I did try pulling and it gave a bit but did not want to force it..
Will go and try it again...

Thanks


----------



## tonka (Apr 24, 2006)

Done it.. !! Just needed to pull a bit harder..
Anyway, havin read a few comments on LED's from the forum I have now ordered some 6 led replacements..

LED on ebay..


----------



## gpg1963 (Sep 30, 2008)

*spot lights*

Hi 
Hoping you managed to replace your spot lights by now. Have dispose of them or are they still with you? I am interested as I want to replace old fashion spot lights in my MH? Are they still in good shape? How many are they? I am ready to pay for them in case you do not ask much.
Thanks
gpg1963


----------



## lookback (Dec 4, 2005)

tonka said:


> Done it.. !! Just needed to pull a bit harder..
> Anyway, havin read a few comments on LED's from the forum I have now ordered some 6 led replacements..
> 
> LED on ebay..


I have the same lights that you have. After seperating the light and on taking out the halogen bulb I am left with a concave holder which acts as a reflector. I inserted a G4 LED into the connection but find that the reflector is directing the beam at a funny angle and not at all beneficial to the user.
The question is :
a. Do I remove the concave holder
and 
b. Do I use the LED with the light connections coming out of the side of the LED cluster or the LEDs featured in your message.

Ian


----------



## tonka (Apr 24, 2006)

*Re: spot lights*



gpg1963 said:


> Hi
> Hoping you managed to replace your spot lights by now.

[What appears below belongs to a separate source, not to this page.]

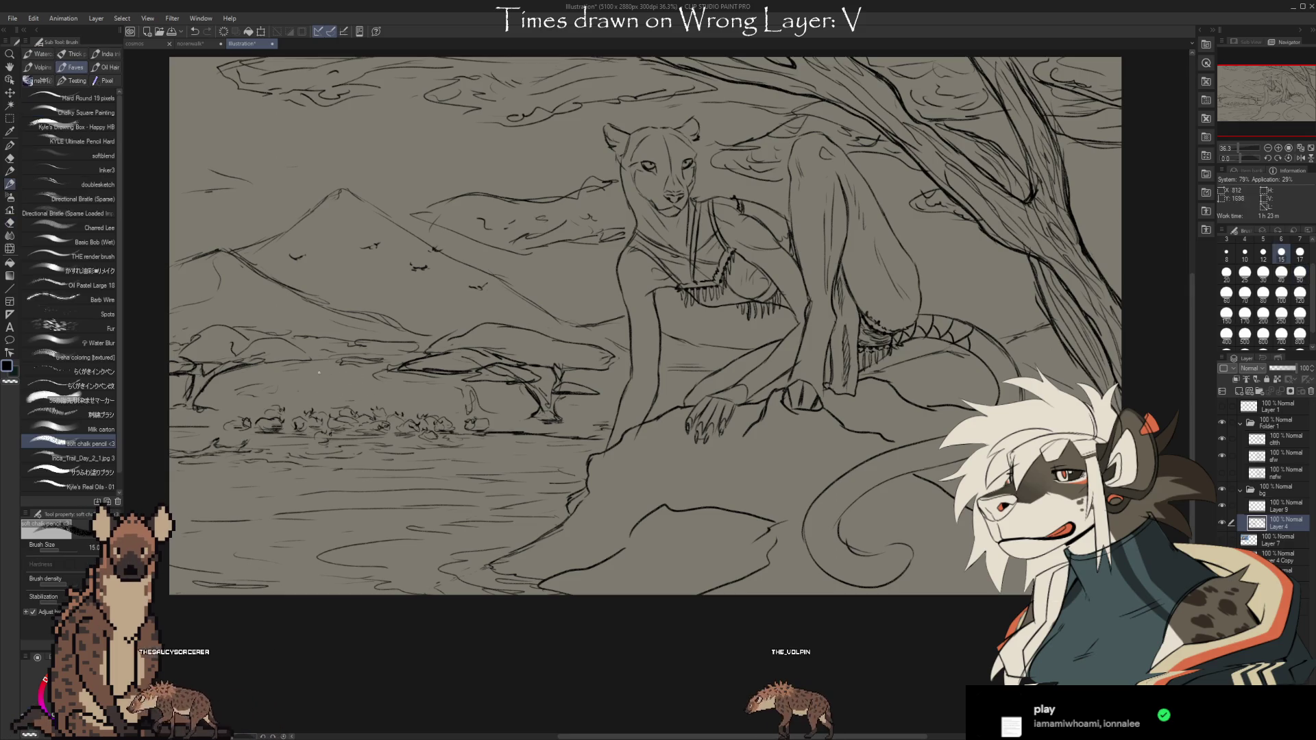
{"action": "key", "text": "b"}
{"action": "key", "text": "b"}
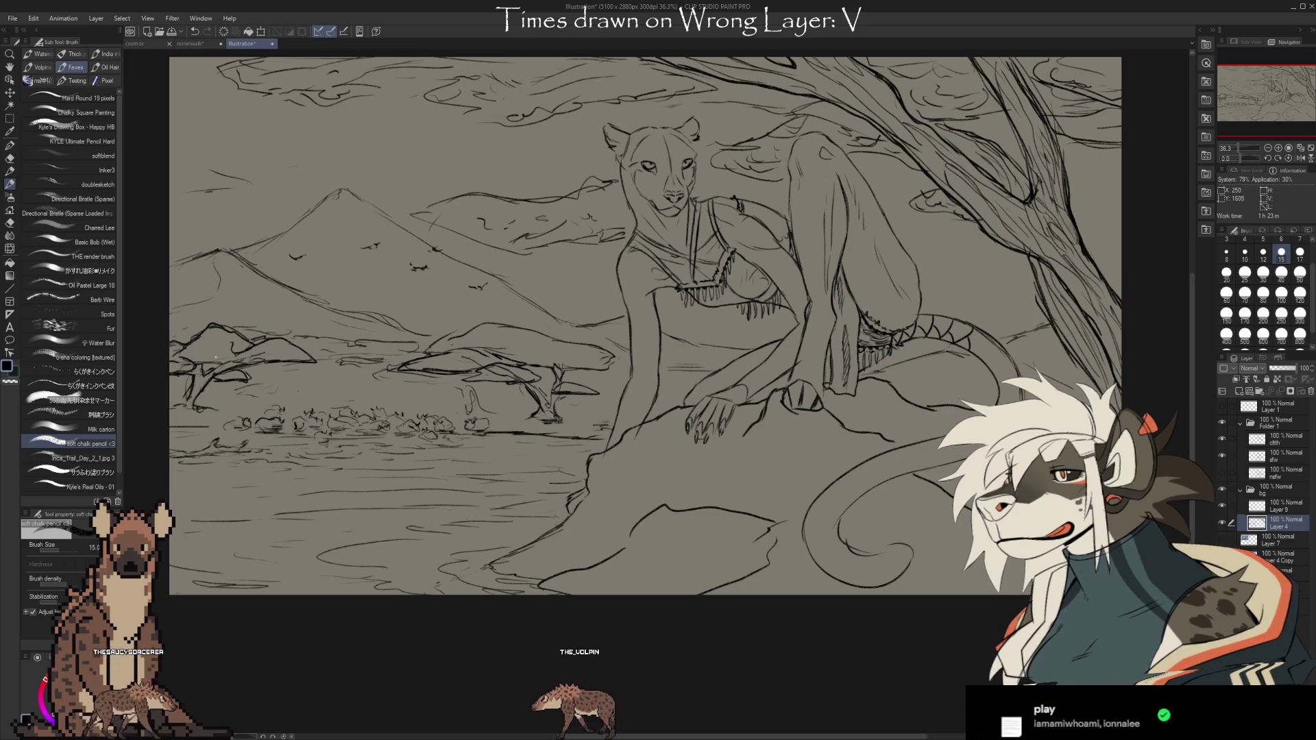
{"action": "key", "text": "e"}
{"action": "key", "text": "b"}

Have dispose of them or are they still with you? I am interested as I want to replace old fashion spot lights in my MH? Are they still in good shape? How many are they? I am ready to pay for them in case you do not ask much.
> Thanks
> gpg1963


Sorry mate, just changing the bulbs.. not the whole fitting...


----------



## tonka (Apr 24, 2006)

[/quote]

I have the same lights that you have. After seperating the light and on taking out the halogen bulb I am left with a concave holder which acts as a reflector. I inserted a G4 LED into the connection but find that the reflector is directing the beam at a funny angle and not at all beneficial to the user.
The question is :
a. Do I remove the concave holder
and 
b. Do I use the LED with the light connections coming out of the side of the LED cluster or the LEDs featured in your message.

Ian[/quote]

I only ordered my LED's today so they are not here yet..
Once they arrive and I fit them I will give some feedback...


----------